= Description of the task =
Pictures should be excluded; otherwise, copy every entry exactly.

= Provided data =
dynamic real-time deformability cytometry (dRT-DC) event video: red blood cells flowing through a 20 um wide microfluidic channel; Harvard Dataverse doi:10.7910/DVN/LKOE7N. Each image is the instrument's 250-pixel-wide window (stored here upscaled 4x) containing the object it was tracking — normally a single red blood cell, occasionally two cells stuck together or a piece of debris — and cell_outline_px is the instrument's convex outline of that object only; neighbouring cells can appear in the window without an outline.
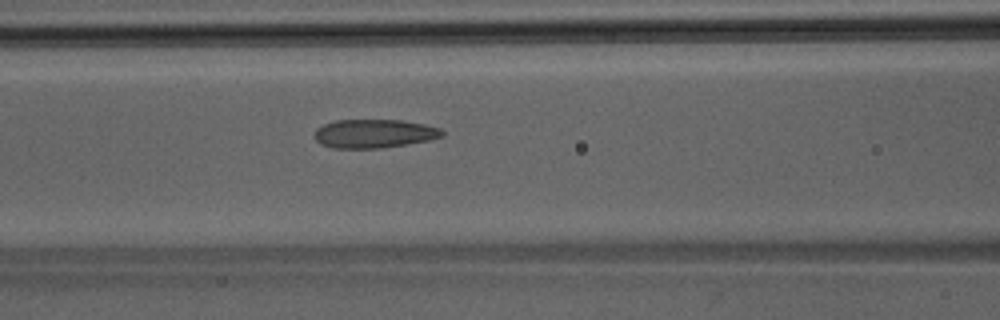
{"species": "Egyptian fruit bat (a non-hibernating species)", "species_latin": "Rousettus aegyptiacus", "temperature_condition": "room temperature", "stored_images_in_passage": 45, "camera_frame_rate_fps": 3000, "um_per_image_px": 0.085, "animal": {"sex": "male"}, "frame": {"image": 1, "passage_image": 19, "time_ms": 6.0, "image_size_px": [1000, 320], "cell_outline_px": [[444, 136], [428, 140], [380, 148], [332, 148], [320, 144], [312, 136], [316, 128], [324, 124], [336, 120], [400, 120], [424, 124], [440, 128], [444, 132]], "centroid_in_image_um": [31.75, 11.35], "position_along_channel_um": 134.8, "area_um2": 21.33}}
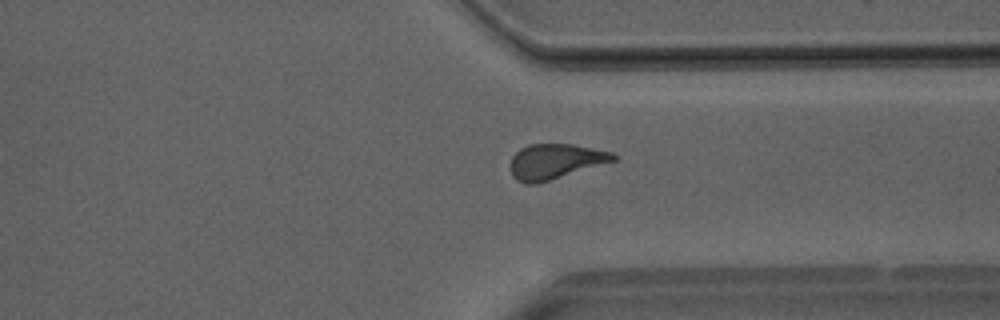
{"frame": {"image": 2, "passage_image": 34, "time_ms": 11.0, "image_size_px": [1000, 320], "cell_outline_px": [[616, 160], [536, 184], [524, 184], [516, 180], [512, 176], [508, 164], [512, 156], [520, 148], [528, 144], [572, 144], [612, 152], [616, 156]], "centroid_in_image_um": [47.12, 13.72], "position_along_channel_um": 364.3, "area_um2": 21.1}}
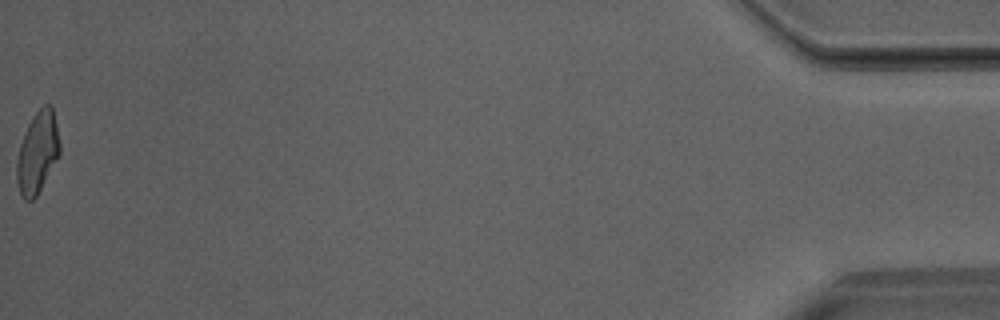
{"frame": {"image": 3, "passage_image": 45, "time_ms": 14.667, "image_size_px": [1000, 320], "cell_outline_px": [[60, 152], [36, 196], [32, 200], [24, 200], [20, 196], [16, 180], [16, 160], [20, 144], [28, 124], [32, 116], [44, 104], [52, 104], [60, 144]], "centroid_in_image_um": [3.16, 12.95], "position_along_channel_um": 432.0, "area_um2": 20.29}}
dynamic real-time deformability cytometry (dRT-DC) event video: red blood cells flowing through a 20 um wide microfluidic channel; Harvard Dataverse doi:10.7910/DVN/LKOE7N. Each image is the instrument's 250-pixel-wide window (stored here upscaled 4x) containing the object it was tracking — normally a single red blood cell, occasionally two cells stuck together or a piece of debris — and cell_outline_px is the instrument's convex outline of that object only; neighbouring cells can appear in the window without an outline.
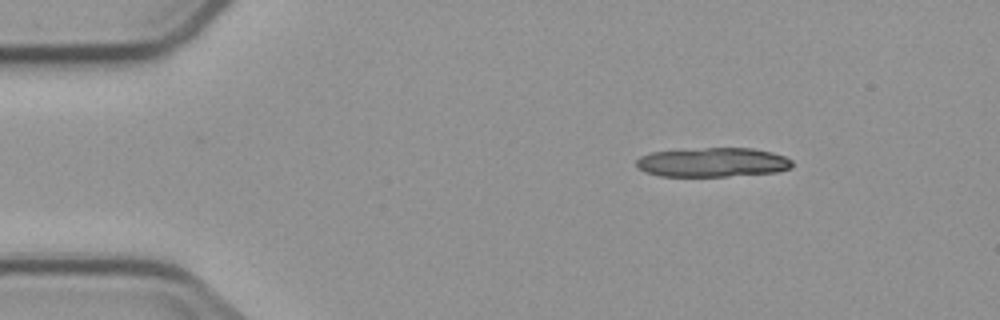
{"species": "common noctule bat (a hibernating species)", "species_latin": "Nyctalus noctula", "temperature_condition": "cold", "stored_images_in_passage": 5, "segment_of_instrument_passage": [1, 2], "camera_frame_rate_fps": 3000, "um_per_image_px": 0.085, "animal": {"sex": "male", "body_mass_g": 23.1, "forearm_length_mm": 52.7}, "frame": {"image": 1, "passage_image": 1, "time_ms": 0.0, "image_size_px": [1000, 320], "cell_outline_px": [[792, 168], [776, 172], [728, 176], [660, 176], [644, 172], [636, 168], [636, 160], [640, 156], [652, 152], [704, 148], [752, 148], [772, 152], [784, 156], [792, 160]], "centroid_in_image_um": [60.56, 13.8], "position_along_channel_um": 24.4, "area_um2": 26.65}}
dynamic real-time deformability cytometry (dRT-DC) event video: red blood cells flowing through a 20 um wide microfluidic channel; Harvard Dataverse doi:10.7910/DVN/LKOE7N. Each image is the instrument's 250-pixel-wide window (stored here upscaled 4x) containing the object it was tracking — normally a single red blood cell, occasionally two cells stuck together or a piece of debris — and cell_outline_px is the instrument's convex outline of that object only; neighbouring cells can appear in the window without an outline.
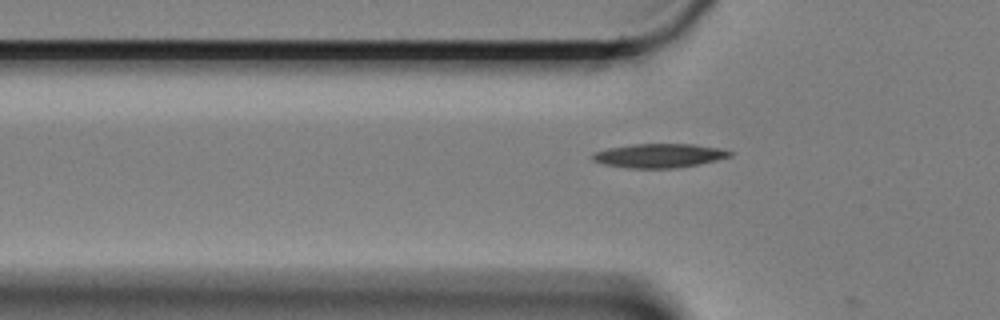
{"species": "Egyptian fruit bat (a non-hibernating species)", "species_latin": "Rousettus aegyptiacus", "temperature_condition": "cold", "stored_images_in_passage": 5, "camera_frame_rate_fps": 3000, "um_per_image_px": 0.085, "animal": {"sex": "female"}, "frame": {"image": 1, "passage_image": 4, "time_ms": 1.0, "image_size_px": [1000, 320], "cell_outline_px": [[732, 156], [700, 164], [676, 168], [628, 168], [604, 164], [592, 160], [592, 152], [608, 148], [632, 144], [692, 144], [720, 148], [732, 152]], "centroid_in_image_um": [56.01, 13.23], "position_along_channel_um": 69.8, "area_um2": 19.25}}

= Finished exercise =
dynamic real-time deformability cytometry (dRT-DC) event video: red blood cells flowing through a 20 um wide microfluidic channel; Harvard Dataverse doi:10.7910/DVN/LKOE7N. Each image is the instrument's 250-pixel-wide window (stored here upscaled 4x) containing the object it was tracking — normally a single red blood cell, occasionally two cells stuck together or a piece of debris — and cell_outline_px is the instrument's convex outline of that object only; neighbouring cells can appear in the window without an outline.
{"species": "Egyptian fruit bat (a non-hibernating species)", "species_latin": "Rousettus aegyptiacus", "temperature_condition": "room temperature", "stored_images_in_passage": 45, "camera_frame_rate_fps": 3000, "um_per_image_px": 0.085, "animal": {"sex": "male"}, "frame": {"image": 1, "passage_image": 19, "time_ms": 6.0, "image_size_px": [1000, 320], "cell_outline_px": [[444, 136], [428, 140], [380, 148], [332, 148], [320, 144], [312, 136], [316, 128], [324, 124], [336, 120], [400, 120], [424, 124], [440, 128], [444, 132]], "centroid_in_image_um": [31.75, 11.35], "position_along_channel_um": 134.8, "area_um2": 21.33}}
{"frame": {"image": 2, "passage_image": 34, "time_ms": 11.0, "image_size_px": [1000, 320], "cell_outline_px": [[616, 160], [536, 184], [524, 184], [516, 180], [512, 176], [508, 164], [512, 156], [520, 148], [528, 144], [572, 144], [612, 152], [616, 156]], "centroid_in_image_um": [47.12, 13.72], "position_along_channel_um": 364.3, "area_um2": 21.1}}
{"frame": {"image": 3, "passage_image": 45, "time_ms": 14.667, "image_size_px": [1000, 320], "cell_outline_px": [[60, 152], [36, 196], [32, 200], [24, 200], [20, 196], [16, 180], [16, 160], [20, 144], [28, 124], [32, 116], [44, 104], [52, 104], [60, 144]], "centroid_in_image_um": [3.16, 12.95], "position_along_channel_um": 432.0, "area_um2": 20.29}}
dynamic real-time deformability cytometry (dRT-DC) event video: red blood cells flowing through a 20 um wide microfluidic channel; Harvard Dataverse doi:10.7910/DVN/LKOE7N. Each image is the instrument's 250-pixel-wide window (stored here upscaled 4x) containing the object it was tracking — normally a single red blood cell, occasionally two cells stuck together or a piece of debris — and cell_outline_px is the instrument's convex outline of that object only; neighbouring cells can appear in the window without an outline.
{"species": "common noctule bat (a hibernating species)", "species_latin": "Nyctalus noctula", "temperature_condition": "cold", "stored_images_in_passage": 5, "segment_of_instrument_passage": [1, 2], "camera_frame_rate_fps": 3000, "um_per_image_px": 0.085, "animal": {"sex": "male", "body_mass_g": 23.1, "forearm_length_mm": 52.7}, "frame": {"image": 1, "passage_image": 1, "time_ms": 0.0, "image_size_px": [1000, 320], "cell_outline_px": [[792, 168], [776, 172], [728, 176], [660, 176], [644, 172], [636, 168], [636, 160], [640, 156], [652, 152], [704, 148], [752, 148], [772, 152], [784, 156], [792, 160]], "centroid_in_image_um": [60.56, 13.8], "position_along_channel_um": 24.4, "area_um2": 26.65}}
dynamic real-time deformability cytometry (dRT-DC) event video: red blood cells flowing through a 20 um wide microfluidic channel; Harvard Dataverse doi:10.7910/DVN/LKOE7N. Each image is the instrument's 250-pixel-wide window (stored here upscaled 4x) containing the object it was tracking — normally a single red blood cell, occasionally two cells stuck together or a piece of debris — and cell_outline_px is the instrument's convex outline of that object only; neighbouring cells can appear in the window without an outline.
{"species": "Egyptian fruit bat (a non-hibernating species)", "species_latin": "Rousettus aegyptiacus", "temperature_condition": "cold", "stored_images_in_passage": 5, "camera_frame_rate_fps": 3000, "um_per_image_px": 0.085, "animal": {"sex": "female"}, "frame": {"image": 1, "passage_image": 4, "time_ms": 1.0, "image_size_px": [1000, 320], "cell_outline_px": [[732, 156], [700, 164], [676, 168], [628, 168], [604, 164], [592, 160], [592, 152], [608, 148], [632, 144], [692, 144], [720, 148], [732, 152]], "centroid_in_image_um": [56.01, 13.23], "position_along_channel_um": 69.8, "area_um2": 19.25}}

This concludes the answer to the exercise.